British intelligence agencies are engaged in heightened monitoring of subjects of interest after the death of the Islamic State leader Abu Bakr al-Baghdadi to safeguard against the possibility of revenge attacks in the UK.
The response covers about 3,000 people in the UK and abroad who are believed by MI5 to have connections to Isis or who could be inspired by the group to launch terrorist attacks in Britain.
Rafaello Pantucci, a terrorism expert and director at the Royal United Services Institute thinktank, said: “The most immediate concern will be that major terrorism events often prompt actions by copycats or in revenge.”
However, there are no plans to adjust the overall threat level, which remains at severe. That means a terrorist attack is considered “highly likely” by the intelligence agencies.
The highest level, critical, when an attack is deemed “highly likely in the near future”, has only been briefly invoked in the past, most recently in 2017 after the Manchester Arena bombing and the bomb attack at Parsons Green tube station in London.
Terrorist plots in the UK are still directed from the Middle East by Isis supporters, intelligence sources say, although the principal fear revolves around lone actors, who may not have any known Islamist links and who may not be on the security agencies’ watchlist.
Isis has long encouraged individuals to act, and then claims responsibility afterwards, as happened with the London Bridge attack of June 2017. In the year before, the ringleader Khuram Butt had been caught with large quantities of Isis propaganda on his laptop, although he was not prosecuted.
The terrorist group is still considered to be the No 1 threat to the UK by the security agencies, even though it had already been dramatically weakened before the death of Baghdadi, with the loss of its territory at the hands of the combined Syrian Kurdish forces and the US-led coalition.
But there was already deep concern that the Turkish invasion of the Kurdish-held territory in northern Syrian earlier this month could set back progress, with a particular fear that foreign fighters held in Kurdish detention could be released or escape.
Last week, James Jeffrey, the US special representative for Syria engagement, told Congress that about 100 Isis prisoners were thought to have escaped, and that there whereabout was unknown, although Turkey has since claimed that some have been recaptured.
The anxiety in the UK and among other western nations is that foreign Isis fighters – roughly a sixth of the total held in Syria – could pose a particular risk because they may try and direct plots back in their home countries.
The UK believes there are about 60 British men and women in Syrian prisons or refugee camps, believed to among the strongest Isis supporters, because they stuck with the self-styled caliphate until its final days.
The UK and other European countries have refused to take back foreign fighters to put them on trial, fearing that they may not be able to charge them with war crimes, to the irritation of Donald Trump.
In the aftermath of announcing the death of Baghdadi on Sunday, the US president even suggested he would “drop them right on your border.
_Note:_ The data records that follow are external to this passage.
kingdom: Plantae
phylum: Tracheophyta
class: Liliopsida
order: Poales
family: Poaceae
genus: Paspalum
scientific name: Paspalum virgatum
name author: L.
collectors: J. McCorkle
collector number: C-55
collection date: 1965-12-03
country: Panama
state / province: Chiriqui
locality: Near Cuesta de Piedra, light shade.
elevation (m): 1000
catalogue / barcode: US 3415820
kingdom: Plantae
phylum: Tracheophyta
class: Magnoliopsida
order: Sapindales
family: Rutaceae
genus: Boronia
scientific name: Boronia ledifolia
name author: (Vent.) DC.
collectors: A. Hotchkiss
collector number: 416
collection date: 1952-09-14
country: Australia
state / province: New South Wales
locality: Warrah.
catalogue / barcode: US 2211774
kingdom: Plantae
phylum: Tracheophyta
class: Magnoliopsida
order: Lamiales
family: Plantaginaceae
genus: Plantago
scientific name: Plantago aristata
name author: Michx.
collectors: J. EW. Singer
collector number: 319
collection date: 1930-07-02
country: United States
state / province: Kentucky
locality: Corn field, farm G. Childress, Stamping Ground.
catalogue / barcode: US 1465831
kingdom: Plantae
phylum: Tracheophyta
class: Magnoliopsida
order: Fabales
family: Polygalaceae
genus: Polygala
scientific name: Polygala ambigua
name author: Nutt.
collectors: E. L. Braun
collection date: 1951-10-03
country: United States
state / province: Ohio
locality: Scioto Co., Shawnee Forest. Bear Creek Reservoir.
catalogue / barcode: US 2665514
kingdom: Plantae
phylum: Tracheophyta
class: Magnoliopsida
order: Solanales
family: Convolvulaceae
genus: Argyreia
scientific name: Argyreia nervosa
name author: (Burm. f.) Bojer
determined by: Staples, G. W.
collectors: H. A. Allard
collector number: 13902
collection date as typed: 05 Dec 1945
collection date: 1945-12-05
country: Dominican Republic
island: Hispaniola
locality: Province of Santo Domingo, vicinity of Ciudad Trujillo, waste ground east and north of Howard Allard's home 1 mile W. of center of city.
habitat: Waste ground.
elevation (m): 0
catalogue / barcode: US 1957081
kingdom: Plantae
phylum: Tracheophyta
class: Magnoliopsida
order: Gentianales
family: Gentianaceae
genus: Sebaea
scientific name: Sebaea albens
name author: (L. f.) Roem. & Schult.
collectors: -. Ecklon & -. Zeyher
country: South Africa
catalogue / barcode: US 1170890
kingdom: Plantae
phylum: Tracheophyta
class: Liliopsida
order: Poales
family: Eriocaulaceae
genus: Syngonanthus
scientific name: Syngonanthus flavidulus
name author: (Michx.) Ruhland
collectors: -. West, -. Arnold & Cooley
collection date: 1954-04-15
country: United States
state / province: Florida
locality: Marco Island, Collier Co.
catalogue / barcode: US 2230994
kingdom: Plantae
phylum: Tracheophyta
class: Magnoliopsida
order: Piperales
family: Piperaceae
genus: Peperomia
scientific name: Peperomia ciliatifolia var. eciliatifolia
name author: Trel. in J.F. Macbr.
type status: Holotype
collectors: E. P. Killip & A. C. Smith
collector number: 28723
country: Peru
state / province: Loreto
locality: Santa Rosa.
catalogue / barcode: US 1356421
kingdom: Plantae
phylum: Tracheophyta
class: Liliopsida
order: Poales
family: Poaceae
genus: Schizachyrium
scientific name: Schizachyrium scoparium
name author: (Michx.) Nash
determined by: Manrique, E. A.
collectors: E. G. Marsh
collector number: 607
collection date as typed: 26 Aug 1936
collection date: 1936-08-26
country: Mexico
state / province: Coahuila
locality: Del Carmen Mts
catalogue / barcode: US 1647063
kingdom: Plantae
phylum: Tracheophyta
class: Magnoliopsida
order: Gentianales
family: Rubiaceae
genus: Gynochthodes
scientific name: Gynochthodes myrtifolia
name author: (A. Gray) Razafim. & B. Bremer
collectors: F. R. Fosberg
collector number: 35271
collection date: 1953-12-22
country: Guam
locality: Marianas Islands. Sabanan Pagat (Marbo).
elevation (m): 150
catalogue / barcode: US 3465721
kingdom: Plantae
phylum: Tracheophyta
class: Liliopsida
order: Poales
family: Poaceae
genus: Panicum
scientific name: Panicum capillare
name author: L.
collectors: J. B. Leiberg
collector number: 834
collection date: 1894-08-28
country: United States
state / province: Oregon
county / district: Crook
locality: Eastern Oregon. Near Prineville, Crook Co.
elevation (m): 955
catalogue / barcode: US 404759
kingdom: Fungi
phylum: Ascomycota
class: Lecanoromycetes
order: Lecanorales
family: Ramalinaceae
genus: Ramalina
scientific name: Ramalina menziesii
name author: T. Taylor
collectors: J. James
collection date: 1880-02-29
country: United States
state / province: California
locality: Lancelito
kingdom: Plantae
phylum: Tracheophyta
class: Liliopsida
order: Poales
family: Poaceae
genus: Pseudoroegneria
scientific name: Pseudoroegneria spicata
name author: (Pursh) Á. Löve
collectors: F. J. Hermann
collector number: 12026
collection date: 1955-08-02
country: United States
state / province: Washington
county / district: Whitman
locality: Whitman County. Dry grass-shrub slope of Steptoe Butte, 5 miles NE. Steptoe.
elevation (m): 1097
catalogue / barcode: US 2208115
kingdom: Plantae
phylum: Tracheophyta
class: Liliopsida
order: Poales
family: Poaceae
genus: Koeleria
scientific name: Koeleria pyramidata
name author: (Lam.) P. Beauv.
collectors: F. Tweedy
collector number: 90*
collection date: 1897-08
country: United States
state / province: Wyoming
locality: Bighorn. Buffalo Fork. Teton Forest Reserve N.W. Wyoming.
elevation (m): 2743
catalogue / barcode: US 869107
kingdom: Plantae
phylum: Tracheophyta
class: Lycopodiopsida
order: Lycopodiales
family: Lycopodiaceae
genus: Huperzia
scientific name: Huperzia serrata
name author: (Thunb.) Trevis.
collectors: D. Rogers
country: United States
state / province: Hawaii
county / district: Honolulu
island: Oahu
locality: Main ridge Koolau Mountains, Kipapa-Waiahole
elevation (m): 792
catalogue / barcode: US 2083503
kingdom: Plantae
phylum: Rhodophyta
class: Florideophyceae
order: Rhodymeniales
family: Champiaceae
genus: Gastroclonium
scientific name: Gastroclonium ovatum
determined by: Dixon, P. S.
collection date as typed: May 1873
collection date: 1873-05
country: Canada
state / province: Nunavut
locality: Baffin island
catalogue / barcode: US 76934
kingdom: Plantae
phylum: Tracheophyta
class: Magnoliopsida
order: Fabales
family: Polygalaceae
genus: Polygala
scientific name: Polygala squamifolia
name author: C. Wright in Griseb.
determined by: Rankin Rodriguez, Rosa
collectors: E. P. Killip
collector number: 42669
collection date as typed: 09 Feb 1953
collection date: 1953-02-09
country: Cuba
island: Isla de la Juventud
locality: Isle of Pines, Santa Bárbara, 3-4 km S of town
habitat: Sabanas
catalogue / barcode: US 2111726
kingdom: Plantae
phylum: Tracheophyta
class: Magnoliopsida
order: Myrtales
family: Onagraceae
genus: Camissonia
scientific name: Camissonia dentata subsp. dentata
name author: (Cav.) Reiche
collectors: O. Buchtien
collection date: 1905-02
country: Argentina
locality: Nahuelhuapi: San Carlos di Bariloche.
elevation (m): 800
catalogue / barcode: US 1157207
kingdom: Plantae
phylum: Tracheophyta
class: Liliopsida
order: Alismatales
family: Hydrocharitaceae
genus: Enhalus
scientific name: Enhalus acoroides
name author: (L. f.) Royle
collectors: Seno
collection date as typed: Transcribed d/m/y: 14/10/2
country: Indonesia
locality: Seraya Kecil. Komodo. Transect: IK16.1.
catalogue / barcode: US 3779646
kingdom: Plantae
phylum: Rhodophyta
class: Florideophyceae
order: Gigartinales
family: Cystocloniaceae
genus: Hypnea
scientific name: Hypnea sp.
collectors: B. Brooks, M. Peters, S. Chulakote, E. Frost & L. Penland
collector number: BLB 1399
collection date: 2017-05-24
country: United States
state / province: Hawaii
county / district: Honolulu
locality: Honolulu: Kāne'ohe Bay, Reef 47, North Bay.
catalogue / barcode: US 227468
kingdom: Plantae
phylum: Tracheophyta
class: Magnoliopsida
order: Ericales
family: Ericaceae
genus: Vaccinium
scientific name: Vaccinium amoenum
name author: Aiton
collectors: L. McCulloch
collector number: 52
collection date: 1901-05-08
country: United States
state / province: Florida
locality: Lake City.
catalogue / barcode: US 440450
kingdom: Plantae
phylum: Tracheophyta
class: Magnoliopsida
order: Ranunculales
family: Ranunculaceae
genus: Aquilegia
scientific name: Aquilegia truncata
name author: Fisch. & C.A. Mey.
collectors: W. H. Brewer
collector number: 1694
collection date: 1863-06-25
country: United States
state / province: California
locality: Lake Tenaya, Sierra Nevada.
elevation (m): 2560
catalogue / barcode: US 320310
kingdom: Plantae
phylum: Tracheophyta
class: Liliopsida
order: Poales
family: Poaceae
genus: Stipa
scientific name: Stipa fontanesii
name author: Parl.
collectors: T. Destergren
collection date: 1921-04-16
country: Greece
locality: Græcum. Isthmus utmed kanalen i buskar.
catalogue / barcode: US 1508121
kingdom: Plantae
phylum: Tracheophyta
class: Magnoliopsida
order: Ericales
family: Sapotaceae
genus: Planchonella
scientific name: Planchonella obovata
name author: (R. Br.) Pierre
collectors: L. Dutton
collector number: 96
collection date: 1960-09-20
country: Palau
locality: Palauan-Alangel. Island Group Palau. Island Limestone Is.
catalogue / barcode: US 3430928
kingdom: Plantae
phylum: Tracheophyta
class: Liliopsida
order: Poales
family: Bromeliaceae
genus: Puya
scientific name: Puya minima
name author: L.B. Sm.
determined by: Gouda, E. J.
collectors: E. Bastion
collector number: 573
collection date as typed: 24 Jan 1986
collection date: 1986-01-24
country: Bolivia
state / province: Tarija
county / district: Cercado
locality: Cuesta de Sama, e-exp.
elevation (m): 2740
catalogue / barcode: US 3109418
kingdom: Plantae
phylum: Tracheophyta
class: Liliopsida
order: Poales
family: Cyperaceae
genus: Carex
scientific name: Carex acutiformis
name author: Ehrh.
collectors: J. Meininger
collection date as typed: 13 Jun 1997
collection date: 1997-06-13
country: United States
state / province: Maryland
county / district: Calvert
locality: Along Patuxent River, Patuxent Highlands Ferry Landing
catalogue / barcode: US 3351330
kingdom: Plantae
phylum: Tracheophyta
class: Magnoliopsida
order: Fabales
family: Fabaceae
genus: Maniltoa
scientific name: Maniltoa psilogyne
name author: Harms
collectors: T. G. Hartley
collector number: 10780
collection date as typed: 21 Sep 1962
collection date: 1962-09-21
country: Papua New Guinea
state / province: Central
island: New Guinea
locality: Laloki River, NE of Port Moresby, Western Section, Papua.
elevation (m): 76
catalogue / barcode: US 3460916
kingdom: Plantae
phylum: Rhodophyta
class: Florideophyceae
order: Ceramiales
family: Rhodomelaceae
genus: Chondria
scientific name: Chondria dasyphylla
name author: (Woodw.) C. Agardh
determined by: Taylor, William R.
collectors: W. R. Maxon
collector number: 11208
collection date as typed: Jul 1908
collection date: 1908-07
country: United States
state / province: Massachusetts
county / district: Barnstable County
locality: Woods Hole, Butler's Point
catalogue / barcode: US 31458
And you can have fun capturing them again.” His remarks were not being taken seriously in the UK.
Whatever the perceived short-term risks, analysts said the long-term impact of Baghdadi’s death was unclear. There is hope the seizure of materials from his last hiding place will yield intelligence dividends, details on the organisationIsis and other key figures in the group.
Pantucci said Islamist groups had been “waxing and waning in the region of Syria and Iraq for the past 20 years, taking advantage of where there has been political weakness and ungoverned space. But as long as there is a sense of anger on the ground, then it, or a successor organisation could well return.”